WHAT YOU WILL DO. Return every line of the records below verbatim, with no pictures in the copy.

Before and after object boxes
▬▬▬▬▬▬▬▬▬▬

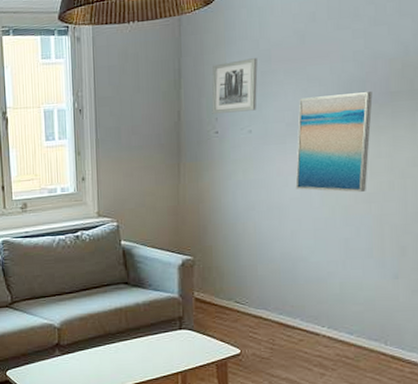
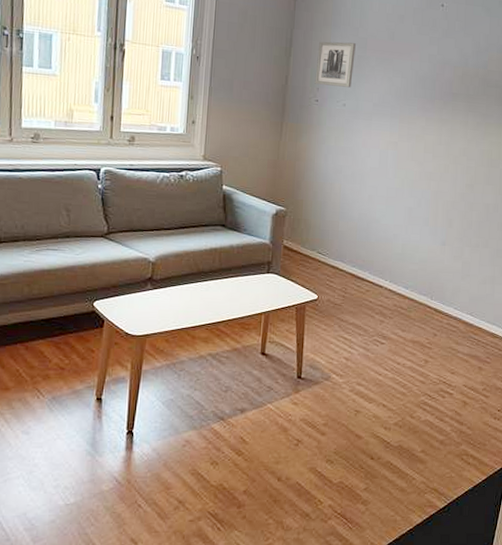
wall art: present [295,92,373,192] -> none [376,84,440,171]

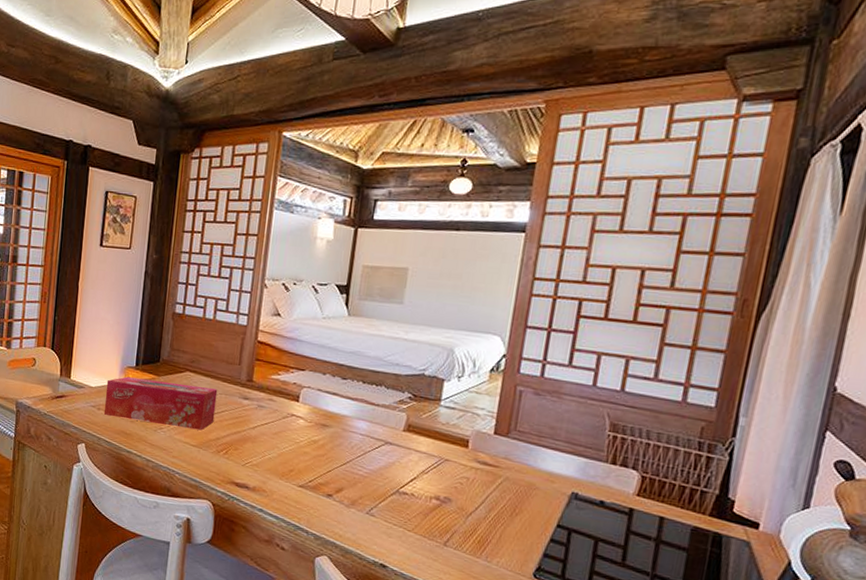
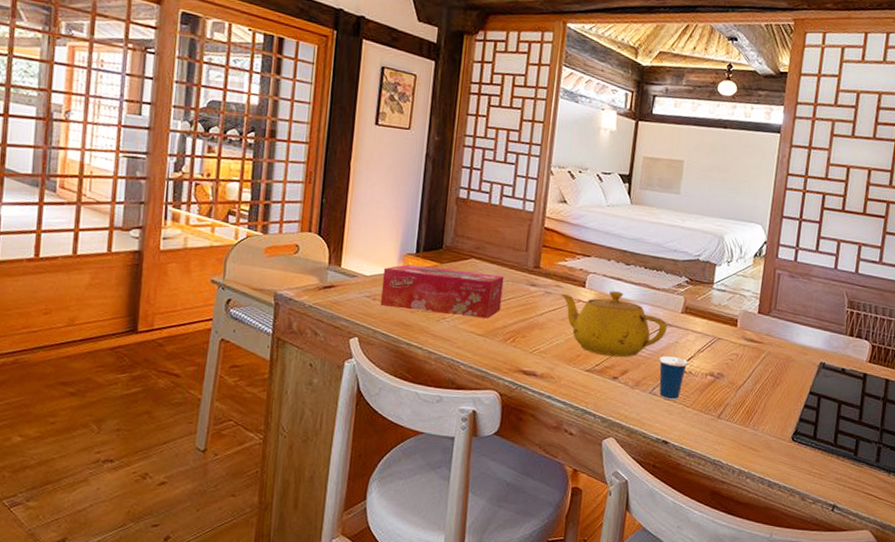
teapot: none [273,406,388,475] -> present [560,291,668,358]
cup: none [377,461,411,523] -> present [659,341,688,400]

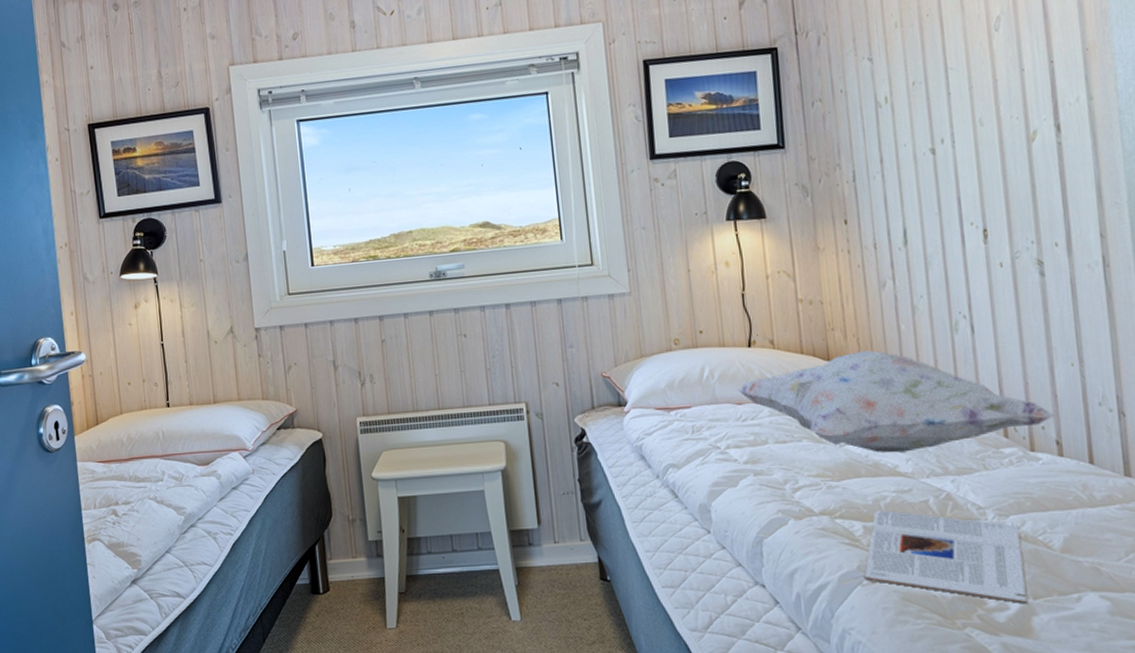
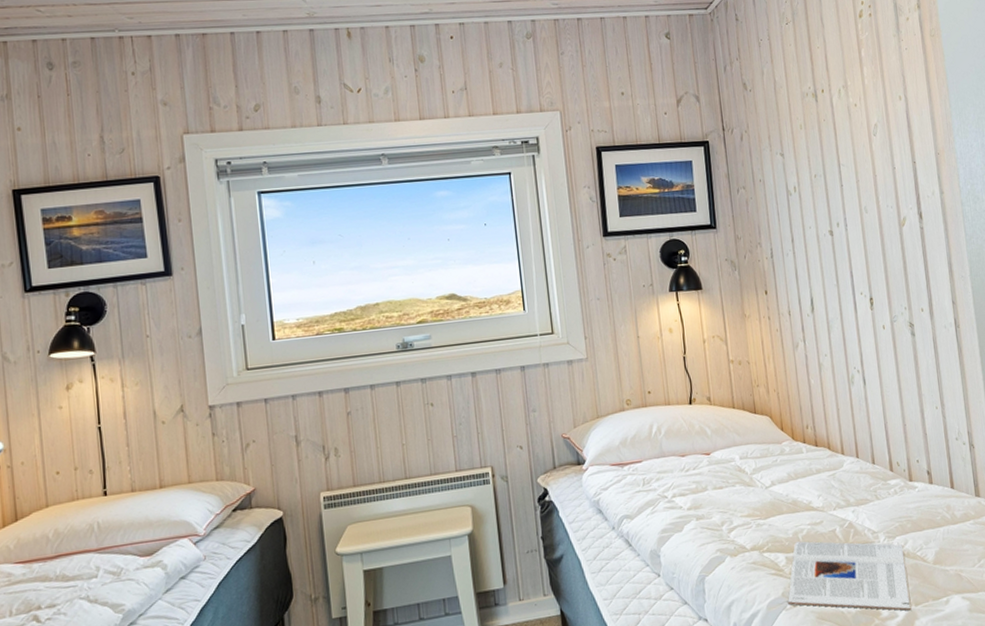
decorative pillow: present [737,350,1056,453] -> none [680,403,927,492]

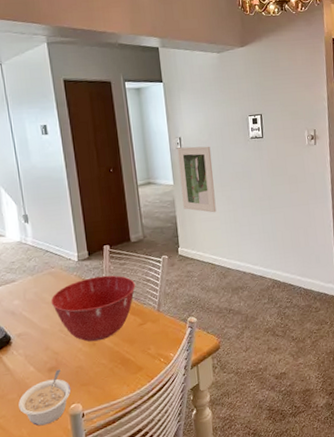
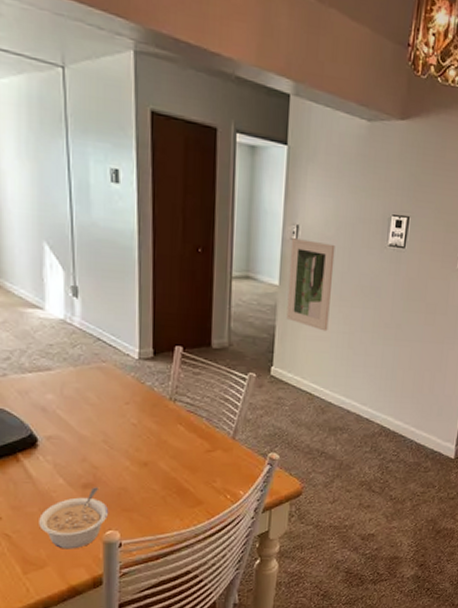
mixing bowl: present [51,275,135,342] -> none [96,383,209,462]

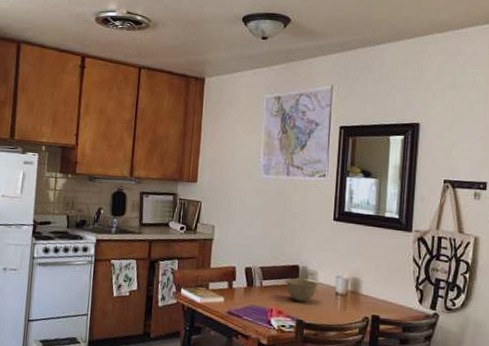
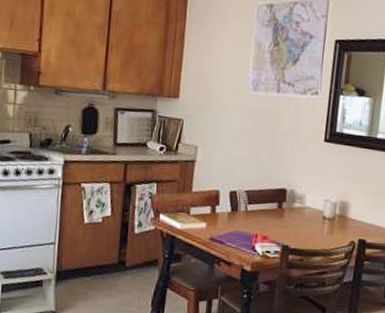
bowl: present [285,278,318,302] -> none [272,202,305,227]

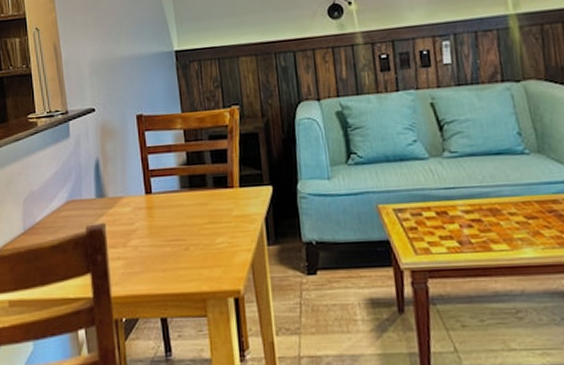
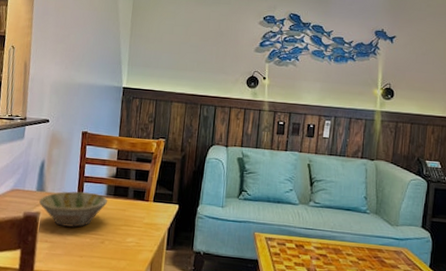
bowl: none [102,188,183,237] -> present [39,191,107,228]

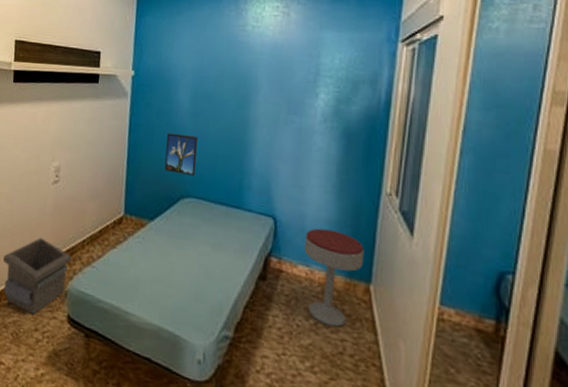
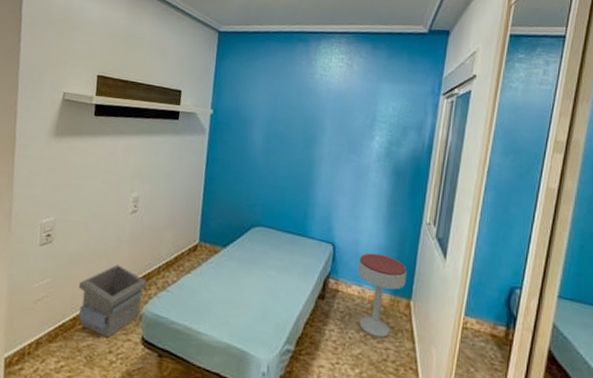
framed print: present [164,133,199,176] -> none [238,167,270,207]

▬▬▬▬▬▬▬▬▬▬

RESULT OF THE EXERCISE.
wall art: present [295,92,373,192] -> none [376,84,440,171]

teapot: none [273,406,388,475] -> present [560,291,668,358]
cup: none [377,461,411,523] -> present [659,341,688,400]

decorative pillow: present [737,350,1056,453] -> none [680,403,927,492]

mixing bowl: present [51,275,135,342] -> none [96,383,209,462]

bowl: present [285,278,318,302] -> none [272,202,305,227]

bowl: none [102,188,183,237] -> present [39,191,107,228]

framed print: present [164,133,199,176] -> none [238,167,270,207]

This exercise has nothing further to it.